• WORK REQUEST: Take every line from the data that has the word "potted" in it.

(Before and after object boxes)
'''

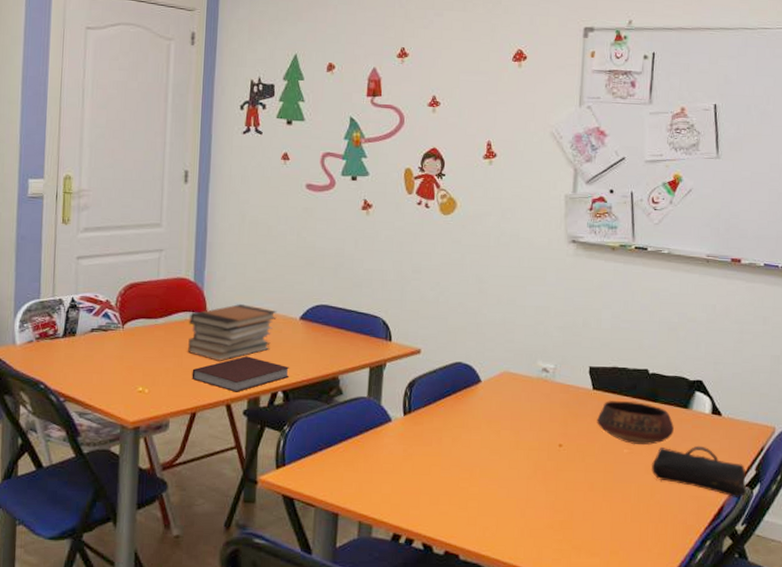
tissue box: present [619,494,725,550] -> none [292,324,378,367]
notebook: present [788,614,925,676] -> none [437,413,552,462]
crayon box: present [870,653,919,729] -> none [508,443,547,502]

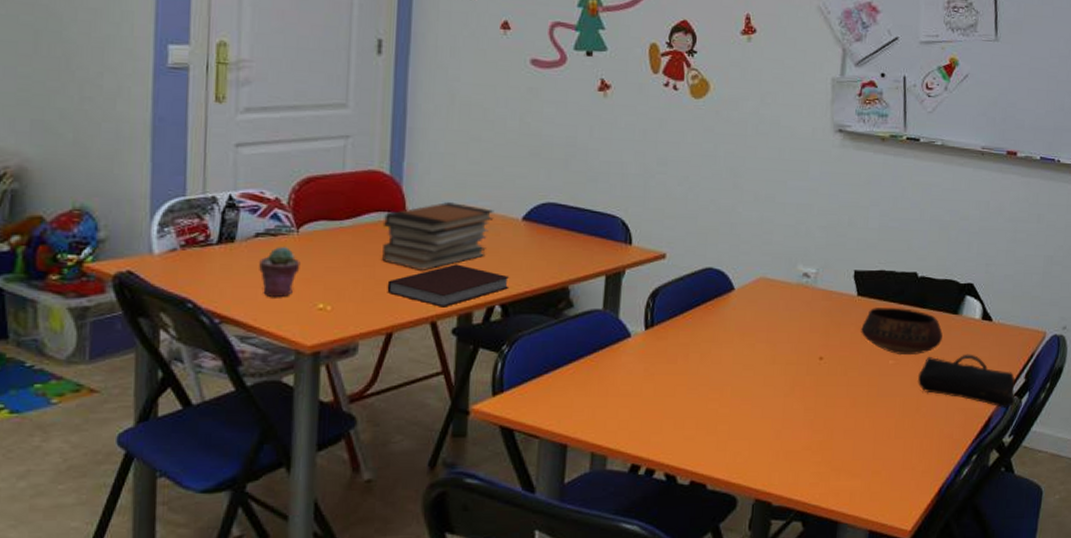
potted succulent: none [94,339,125,381] -> present [259,246,301,297]

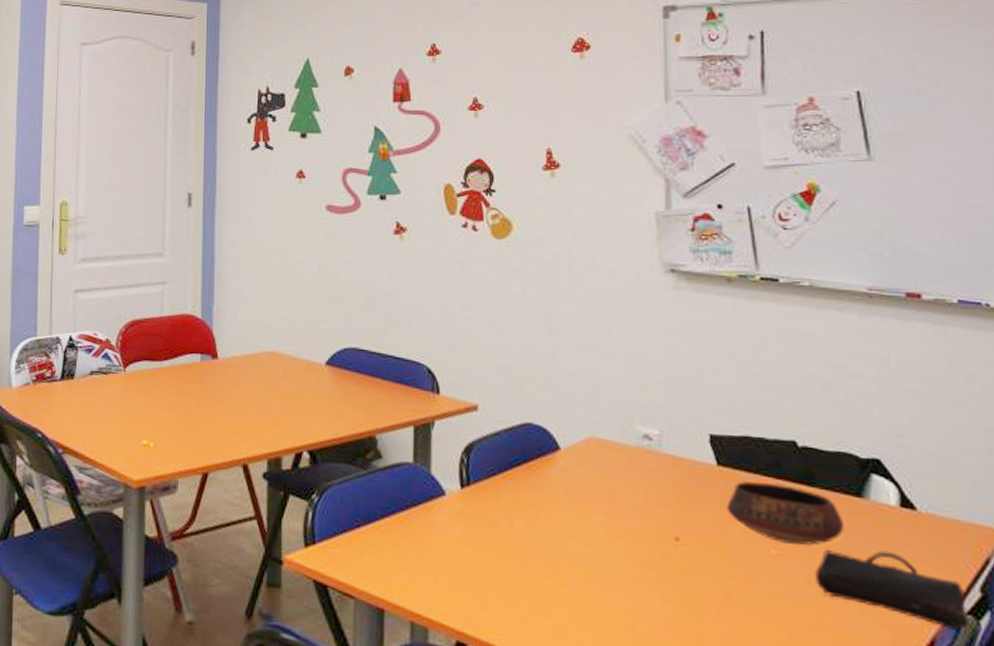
potted succulent: present [259,246,301,297] -> none [94,383,127,432]
book stack: present [382,202,494,271] -> none [196,346,298,413]
notebook: present [387,264,510,307] -> none [202,407,316,451]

'''

• PROBLEM SOLUTION:
potted succulent: none [94,339,125,381] -> present [259,246,301,297]
potted succulent: present [259,246,301,297] -> none [94,383,127,432]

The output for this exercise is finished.